(PROBLEM TO WORK ON):
Scan the entries for lines with "primitives" and say how many there are, with nothing more.

Dataset records:
______________________________

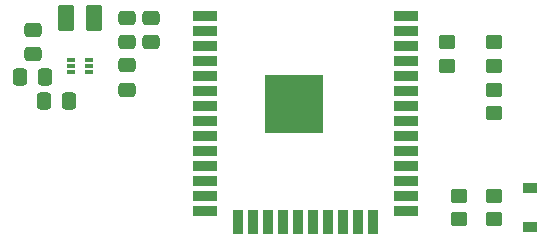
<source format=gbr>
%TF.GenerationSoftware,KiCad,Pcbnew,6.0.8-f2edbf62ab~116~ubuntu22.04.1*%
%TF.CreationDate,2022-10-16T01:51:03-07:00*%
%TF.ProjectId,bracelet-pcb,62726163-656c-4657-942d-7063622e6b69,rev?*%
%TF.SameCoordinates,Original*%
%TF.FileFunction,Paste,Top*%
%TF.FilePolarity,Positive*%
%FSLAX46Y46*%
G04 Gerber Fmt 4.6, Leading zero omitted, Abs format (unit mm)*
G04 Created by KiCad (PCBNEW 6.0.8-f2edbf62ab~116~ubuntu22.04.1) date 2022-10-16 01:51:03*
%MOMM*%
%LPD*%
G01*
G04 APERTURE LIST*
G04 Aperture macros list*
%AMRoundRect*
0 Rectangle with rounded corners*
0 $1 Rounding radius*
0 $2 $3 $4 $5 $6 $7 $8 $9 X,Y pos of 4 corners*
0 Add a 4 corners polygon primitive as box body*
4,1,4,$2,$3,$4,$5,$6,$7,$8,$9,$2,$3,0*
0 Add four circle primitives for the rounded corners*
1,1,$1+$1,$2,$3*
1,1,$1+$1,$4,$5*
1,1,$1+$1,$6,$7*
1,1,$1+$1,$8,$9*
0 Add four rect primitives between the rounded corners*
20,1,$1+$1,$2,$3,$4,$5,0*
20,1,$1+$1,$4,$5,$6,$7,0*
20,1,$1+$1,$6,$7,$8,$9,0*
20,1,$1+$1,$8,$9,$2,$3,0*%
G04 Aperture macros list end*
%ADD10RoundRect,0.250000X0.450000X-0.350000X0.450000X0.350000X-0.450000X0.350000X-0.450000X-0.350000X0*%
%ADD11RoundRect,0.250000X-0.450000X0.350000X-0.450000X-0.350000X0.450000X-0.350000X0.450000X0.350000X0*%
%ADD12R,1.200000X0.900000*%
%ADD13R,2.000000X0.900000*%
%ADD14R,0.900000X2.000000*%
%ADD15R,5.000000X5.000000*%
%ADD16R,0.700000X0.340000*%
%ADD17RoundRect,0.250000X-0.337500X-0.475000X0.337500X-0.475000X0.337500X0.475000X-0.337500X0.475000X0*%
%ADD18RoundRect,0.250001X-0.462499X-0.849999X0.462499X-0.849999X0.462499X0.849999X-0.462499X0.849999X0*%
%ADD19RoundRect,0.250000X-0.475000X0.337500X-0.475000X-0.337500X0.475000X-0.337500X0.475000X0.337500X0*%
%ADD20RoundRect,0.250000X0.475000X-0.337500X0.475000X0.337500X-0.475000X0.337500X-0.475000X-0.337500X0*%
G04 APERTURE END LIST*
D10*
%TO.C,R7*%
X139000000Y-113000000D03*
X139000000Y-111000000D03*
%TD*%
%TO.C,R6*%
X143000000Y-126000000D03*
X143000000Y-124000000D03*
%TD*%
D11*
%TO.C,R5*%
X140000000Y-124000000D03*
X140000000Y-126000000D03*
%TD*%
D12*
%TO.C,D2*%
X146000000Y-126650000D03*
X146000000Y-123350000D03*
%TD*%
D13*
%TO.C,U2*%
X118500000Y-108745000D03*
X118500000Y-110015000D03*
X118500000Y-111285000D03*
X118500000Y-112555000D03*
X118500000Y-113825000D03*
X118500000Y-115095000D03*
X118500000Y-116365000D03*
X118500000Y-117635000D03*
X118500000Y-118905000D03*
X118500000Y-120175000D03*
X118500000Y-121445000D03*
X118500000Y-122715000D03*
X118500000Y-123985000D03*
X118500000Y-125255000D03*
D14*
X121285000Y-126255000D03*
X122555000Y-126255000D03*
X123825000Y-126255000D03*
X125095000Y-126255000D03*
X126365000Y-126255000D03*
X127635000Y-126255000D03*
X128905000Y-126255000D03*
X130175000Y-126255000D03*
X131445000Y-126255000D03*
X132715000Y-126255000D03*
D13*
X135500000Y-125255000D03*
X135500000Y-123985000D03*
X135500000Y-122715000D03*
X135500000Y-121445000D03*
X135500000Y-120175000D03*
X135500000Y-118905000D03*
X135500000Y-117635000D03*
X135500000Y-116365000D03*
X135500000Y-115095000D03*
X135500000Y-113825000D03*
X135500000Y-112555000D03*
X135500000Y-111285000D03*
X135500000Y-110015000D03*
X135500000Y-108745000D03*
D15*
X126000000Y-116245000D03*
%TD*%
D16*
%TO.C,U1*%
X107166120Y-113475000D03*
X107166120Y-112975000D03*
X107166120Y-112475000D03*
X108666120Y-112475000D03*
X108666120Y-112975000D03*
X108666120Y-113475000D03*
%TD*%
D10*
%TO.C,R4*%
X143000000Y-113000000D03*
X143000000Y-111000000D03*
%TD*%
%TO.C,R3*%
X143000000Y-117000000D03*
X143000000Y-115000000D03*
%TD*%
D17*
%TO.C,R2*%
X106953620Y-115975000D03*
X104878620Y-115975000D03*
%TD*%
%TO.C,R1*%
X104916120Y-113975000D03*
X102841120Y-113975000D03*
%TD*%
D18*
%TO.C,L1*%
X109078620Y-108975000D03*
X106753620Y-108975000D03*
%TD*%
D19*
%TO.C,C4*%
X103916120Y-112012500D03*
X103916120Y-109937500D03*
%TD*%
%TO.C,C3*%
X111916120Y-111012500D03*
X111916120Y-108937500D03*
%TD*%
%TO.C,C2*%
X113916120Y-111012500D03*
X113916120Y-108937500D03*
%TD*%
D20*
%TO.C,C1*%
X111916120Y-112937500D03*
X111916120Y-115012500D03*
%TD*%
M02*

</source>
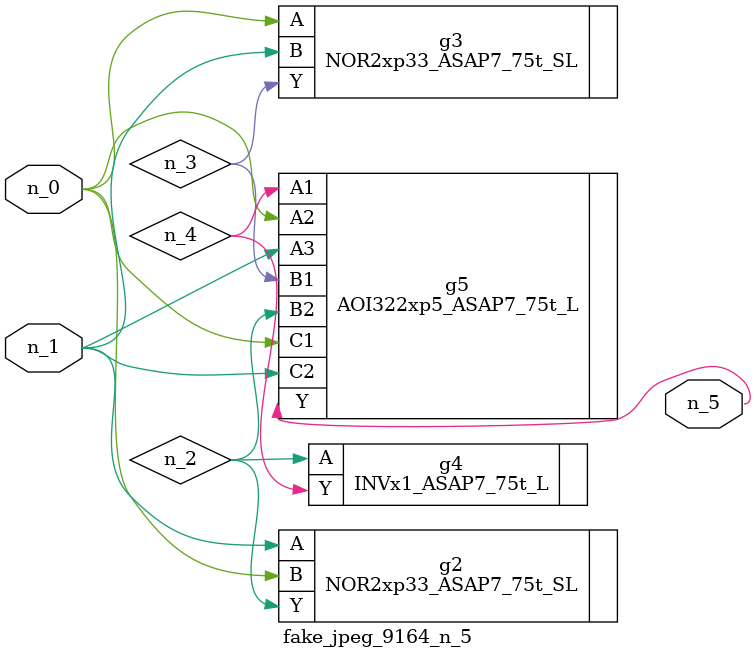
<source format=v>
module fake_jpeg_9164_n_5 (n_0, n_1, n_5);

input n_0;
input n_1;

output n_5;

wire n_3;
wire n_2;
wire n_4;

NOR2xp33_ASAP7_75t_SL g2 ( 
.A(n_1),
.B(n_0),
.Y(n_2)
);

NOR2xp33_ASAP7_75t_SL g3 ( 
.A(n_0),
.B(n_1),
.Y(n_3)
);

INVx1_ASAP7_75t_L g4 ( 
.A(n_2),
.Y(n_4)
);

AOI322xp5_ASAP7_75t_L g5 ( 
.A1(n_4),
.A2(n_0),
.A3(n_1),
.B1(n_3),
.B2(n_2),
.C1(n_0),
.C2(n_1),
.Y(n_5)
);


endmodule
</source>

______________________________

(WRITTEN RESPONSE):
2